§ Exercise
The records below are to be transcribed in full, exactly as given.

╭─ Supplied data

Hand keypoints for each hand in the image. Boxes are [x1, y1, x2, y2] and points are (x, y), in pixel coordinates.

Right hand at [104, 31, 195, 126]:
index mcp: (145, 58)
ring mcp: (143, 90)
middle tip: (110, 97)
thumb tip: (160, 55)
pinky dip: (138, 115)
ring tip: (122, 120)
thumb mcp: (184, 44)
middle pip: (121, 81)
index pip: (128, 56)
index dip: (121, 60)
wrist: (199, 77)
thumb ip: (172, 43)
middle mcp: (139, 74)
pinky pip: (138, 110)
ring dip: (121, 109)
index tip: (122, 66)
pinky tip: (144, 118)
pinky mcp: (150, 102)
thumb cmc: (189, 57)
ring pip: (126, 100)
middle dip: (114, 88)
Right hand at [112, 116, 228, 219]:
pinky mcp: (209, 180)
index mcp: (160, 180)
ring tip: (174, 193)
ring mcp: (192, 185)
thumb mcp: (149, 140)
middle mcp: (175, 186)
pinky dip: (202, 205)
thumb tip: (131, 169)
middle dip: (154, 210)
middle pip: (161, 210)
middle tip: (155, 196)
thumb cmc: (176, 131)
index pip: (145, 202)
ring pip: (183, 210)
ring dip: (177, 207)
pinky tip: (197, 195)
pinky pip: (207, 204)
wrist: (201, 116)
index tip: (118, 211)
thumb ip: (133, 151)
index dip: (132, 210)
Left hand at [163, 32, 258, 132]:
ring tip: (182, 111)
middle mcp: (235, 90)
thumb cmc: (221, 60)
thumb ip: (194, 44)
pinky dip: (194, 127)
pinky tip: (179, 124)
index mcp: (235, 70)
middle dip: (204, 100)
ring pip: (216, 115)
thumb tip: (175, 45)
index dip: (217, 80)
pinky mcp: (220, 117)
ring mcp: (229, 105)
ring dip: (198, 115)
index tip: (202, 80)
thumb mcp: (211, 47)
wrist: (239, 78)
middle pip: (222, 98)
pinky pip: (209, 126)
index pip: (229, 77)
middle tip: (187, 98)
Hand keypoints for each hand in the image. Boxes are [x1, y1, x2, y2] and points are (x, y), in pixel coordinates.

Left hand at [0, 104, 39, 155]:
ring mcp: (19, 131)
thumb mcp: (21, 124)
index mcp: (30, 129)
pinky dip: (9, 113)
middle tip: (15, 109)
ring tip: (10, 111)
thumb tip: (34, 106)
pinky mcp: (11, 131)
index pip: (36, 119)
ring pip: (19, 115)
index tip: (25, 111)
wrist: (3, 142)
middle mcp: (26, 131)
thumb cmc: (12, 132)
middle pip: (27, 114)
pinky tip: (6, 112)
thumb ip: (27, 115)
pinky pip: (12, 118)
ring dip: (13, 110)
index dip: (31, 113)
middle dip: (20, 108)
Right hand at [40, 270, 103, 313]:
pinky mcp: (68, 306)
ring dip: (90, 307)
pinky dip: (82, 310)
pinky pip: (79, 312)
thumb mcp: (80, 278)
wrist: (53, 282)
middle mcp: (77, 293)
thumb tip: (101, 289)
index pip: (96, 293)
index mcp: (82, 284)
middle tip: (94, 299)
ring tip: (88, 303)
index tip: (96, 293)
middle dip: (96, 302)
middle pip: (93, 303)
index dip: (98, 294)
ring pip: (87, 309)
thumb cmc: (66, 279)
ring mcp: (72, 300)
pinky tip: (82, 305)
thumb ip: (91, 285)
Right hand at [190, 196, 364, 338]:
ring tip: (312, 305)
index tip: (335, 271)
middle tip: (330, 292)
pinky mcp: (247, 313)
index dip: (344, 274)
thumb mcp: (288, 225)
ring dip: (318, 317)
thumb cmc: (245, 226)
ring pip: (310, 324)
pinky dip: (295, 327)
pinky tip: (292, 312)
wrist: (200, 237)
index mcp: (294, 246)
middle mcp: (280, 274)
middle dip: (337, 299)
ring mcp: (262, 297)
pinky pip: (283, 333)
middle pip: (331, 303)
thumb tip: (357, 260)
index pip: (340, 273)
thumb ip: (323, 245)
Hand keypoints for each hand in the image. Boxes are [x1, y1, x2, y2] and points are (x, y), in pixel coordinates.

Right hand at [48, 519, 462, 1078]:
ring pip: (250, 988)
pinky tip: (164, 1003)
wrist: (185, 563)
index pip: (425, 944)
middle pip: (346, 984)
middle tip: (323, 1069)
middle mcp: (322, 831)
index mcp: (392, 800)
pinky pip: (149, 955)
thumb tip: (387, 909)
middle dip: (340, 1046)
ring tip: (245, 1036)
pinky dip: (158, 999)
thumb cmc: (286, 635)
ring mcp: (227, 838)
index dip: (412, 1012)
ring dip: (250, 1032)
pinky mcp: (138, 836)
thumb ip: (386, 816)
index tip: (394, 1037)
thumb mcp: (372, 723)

╰─

§ Reply
Hand keypoints for each hand in the image. Boxes are [x1, y1, x2, y2] and points are (x, y), in pixel coordinates.

Right hand at [104, 31, 195, 126]:
index mcp: (145, 58)
ring mcp: (143, 90)
middle tip: (110, 97)
thumb tip: (160, 55)
pinky dip: (138, 115)
ring tip: (122, 120)
thumb mcp: (184, 44)
middle pip: (121, 81)
index pip: (128, 56)
index dip: (121, 60)
wrist: (199, 77)
thumb ip: (172, 43)
middle mcp: (139, 74)
pinky pip: (138, 110)
ring dip: (121, 109)
index tip: (122, 66)
pinky tip: (144, 118)
pinky mcp: (150, 102)
thumb cmc: (189, 57)
ring pip: (126, 100)
middle dip: (114, 88)
Right hand at [112, 116, 228, 219]:
pinky mcp: (209, 180)
index mcp: (160, 180)
ring tip: (174, 193)
ring mcp: (192, 185)
thumb mcp: (149, 140)
middle mcp: (175, 186)
pinky dip: (202, 205)
thumb tip: (131, 169)
middle dip: (154, 210)
middle pip: (161, 210)
middle tip: (155, 196)
thumb cmc: (176, 131)
index pip: (145, 202)
ring pip: (183, 210)
ring dip: (177, 207)
pinky tip: (197, 195)
pinky pip: (207, 204)
wrist: (201, 116)
index tip: (118, 211)
thumb ip: (133, 151)
index dip: (132, 210)
Left hand at [163, 32, 258, 132]:
ring tip: (182, 111)
middle mcp: (235, 90)
thumb cmc: (221, 60)
thumb ip: (194, 44)
pinky dip: (194, 127)
pinky tip: (179, 124)
index mcp: (235, 70)
middle dip: (204, 100)
ring pip: (216, 115)
thumb tip: (175, 45)
index dip: (217, 80)
pinky mcp: (220, 117)
ring mcp: (229, 105)
ring dip: (198, 115)
index tip: (202, 80)
thumb mcp: (211, 47)
wrist: (239, 78)
middle pip: (222, 98)
pinky pip: (209, 126)
index pip: (229, 77)
middle tip: (187, 98)
Hand keypoints for each hand in the image. Boxes are [x1, y1, x2, y2] and points are (x, y), in pixel coordinates.

Left hand at [0, 104, 39, 155]:
ring mcp: (19, 131)
thumb mcp: (21, 124)
index mcp: (30, 129)
pinky dip: (9, 113)
middle tip: (15, 109)
ring tip: (10, 111)
thumb tip: (34, 106)
pinky mcp: (11, 131)
index pip: (36, 119)
ring pip: (19, 115)
index tip: (25, 111)
wrist: (3, 142)
middle mcp: (26, 131)
thumb cmc: (12, 132)
middle pip: (27, 114)
pinky tip: (6, 112)
thumb ip: (27, 115)
pinky pip: (12, 118)
ring dip: (13, 110)
index dip: (31, 113)
middle dip: (20, 108)
Right hand at [40, 270, 103, 313]:
pinky mcp: (68, 306)
ring dip: (90, 307)
pinky dip: (82, 310)
pinky pip: (79, 312)
thumb mcp: (80, 278)
wrist: (53, 282)
middle mcp: (77, 293)
thumb tip: (101, 289)
index pip: (96, 293)
index mcp: (82, 284)
middle tip: (94, 299)
ring tip: (88, 303)
index tip: (96, 293)
middle dip: (96, 302)
middle pip: (93, 303)
index dip: (98, 294)
ring pip: (87, 309)
thumb cmc: (66, 279)
ring mcp: (72, 300)
pinky tip: (82, 305)
thumb ip: (91, 285)
Right hand at [190, 196, 364, 338]:
ring tip: (312, 305)
index tip: (335, 271)
middle tip: (330, 292)
pinky mcp: (247, 313)
index dip: (344, 274)
thumb mcp: (288, 225)
ring dip: (318, 317)
thumb cmc: (245, 226)
ring pip: (310, 324)
pinky dip: (295, 327)
pinky tip: (292, 312)
wrist: (200, 237)
index mcp: (294, 246)
middle mcp: (280, 274)
middle dip: (337, 299)
ring mcp: (262, 297)
pinky pip: (283, 333)
middle pip: (331, 303)
thumb tip: (357, 260)
index pip: (340, 273)
thumb ip: (323, 245)
Hand keypoints for each hand in the image. Boxes are [x1, y1, x2, y2] and points are (x, y), in pixel coordinates.

Right hand at [48, 519, 462, 1078]:
ring pip: (250, 988)
pinky tip: (164, 1003)
wrist: (185, 563)
index pip: (425, 944)
middle pip: (346, 984)
middle tip: (323, 1069)
middle mcp: (322, 831)
index mcp: (392, 800)
pinky pip: (149, 955)
thumb tip: (387, 909)
middle dip: (340, 1046)
ring tip: (245, 1036)
pinky dip: (158, 999)
thumb cmc: (286, 635)
ring mcp: (227, 838)
index dip: (412, 1012)
ring dip: (250, 1032)
pinky mcp: (138, 836)
thumb ip: (386, 816)
index tip: (394, 1037)
thumb mcp: (372, 723)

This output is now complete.